**TO-DO ITEM**
Verbatim, and with nothing else, reproduce the data below from its first line through the line containing "說，每杯240cc大約含有100-180毫克的咖啡因，每天喝2-3杯為限，最好".

━━━━━ RECORDS SHOWN ━━━━━

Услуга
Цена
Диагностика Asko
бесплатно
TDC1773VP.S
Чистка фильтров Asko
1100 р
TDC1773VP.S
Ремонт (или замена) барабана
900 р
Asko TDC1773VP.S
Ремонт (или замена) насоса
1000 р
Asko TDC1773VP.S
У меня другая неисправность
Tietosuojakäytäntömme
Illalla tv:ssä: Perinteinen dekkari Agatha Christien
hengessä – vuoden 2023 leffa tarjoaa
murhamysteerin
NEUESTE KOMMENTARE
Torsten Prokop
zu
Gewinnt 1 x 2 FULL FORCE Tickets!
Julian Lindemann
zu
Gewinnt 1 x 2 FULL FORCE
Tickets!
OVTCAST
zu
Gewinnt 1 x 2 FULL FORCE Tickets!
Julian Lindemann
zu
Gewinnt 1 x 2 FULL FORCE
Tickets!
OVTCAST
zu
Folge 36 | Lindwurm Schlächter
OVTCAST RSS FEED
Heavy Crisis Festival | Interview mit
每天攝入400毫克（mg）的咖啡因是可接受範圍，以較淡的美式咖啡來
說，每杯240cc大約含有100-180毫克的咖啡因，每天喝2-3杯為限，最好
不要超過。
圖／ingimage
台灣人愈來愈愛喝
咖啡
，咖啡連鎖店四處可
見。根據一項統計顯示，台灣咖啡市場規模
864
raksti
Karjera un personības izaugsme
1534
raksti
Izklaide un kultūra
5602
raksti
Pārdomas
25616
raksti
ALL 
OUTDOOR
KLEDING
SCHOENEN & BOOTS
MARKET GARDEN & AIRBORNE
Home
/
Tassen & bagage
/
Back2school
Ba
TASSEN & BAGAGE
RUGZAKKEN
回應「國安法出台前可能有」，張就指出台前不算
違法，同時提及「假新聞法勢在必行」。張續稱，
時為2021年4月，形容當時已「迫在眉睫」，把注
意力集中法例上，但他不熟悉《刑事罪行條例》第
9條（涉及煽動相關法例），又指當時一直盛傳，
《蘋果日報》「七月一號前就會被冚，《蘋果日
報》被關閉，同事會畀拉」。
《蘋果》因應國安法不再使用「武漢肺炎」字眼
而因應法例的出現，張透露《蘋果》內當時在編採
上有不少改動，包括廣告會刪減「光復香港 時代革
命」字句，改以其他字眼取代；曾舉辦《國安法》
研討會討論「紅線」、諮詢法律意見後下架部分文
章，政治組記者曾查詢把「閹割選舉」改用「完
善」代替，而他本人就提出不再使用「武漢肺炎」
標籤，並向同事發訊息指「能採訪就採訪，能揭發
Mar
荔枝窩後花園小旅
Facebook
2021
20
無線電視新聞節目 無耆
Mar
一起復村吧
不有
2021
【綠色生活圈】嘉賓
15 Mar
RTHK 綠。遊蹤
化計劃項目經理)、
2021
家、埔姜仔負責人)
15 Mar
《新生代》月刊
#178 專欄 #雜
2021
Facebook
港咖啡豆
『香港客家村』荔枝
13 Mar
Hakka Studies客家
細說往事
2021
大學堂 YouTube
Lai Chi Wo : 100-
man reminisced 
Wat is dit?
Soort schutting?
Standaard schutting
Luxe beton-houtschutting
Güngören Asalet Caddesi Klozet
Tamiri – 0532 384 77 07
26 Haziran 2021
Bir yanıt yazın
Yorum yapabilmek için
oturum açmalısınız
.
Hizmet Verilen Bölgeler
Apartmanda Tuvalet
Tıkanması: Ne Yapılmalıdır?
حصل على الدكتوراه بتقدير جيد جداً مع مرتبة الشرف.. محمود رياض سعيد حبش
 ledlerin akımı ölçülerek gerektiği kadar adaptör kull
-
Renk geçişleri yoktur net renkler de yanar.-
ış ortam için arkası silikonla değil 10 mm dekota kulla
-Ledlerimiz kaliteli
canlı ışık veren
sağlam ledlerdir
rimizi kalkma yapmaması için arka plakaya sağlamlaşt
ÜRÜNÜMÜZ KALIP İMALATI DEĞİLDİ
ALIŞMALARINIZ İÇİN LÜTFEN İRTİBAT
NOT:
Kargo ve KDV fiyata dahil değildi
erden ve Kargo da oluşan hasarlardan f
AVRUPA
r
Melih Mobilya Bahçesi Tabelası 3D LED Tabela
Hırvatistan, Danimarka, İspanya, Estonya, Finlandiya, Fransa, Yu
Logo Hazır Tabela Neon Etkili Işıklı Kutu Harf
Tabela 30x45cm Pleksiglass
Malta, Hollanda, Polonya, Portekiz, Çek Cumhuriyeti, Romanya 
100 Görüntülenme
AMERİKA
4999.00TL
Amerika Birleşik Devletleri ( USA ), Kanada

━━━━━

**EXERCISE OUTPUT**
Услуга
Цена
Диагностика Asko
бесплатно
TDC1773VP.S
Чистка фильтров Asko
1100 р
TDC1773VP.S
Ремонт (или замена) барабана
900 р
Asko TDC1773VP.S
Ремонт (или замена) насоса
1000 р
Asko TDC1773VP.S
У меня другая неисправность
Tietosuojakäytäntömme
Illalla tv:ssä: Perinteinen dekkari Agatha Christien
hengessä – vuoden 2023 leffa tarjoaa
murhamysteerin
NEUESTE KOMMENTARE
Torsten Prokop
zu
Gewinnt 1 x 2 FULL FORCE Tickets!
Julian Lindemann
zu
Gewinnt 1 x 2 FULL FORCE
Tickets!
OVTCAST
zu
Gewinnt 1 x 2 FULL FORCE Tickets!
Julian Lindemann
zu
Gewinnt 1 x 2 FULL FORCE
Tickets!
OVTCAST
zu
Folge 36 | Lindwurm Schlächter
OVTCAST RSS FEED
Heavy Crisis Festival | Interview mit
每天攝入400毫克（mg）的咖啡因是可接受範圍，以較淡的美式咖啡來
說，每杯240cc大約含有100-180毫克的咖啡因，每天喝2-3杯為限，最好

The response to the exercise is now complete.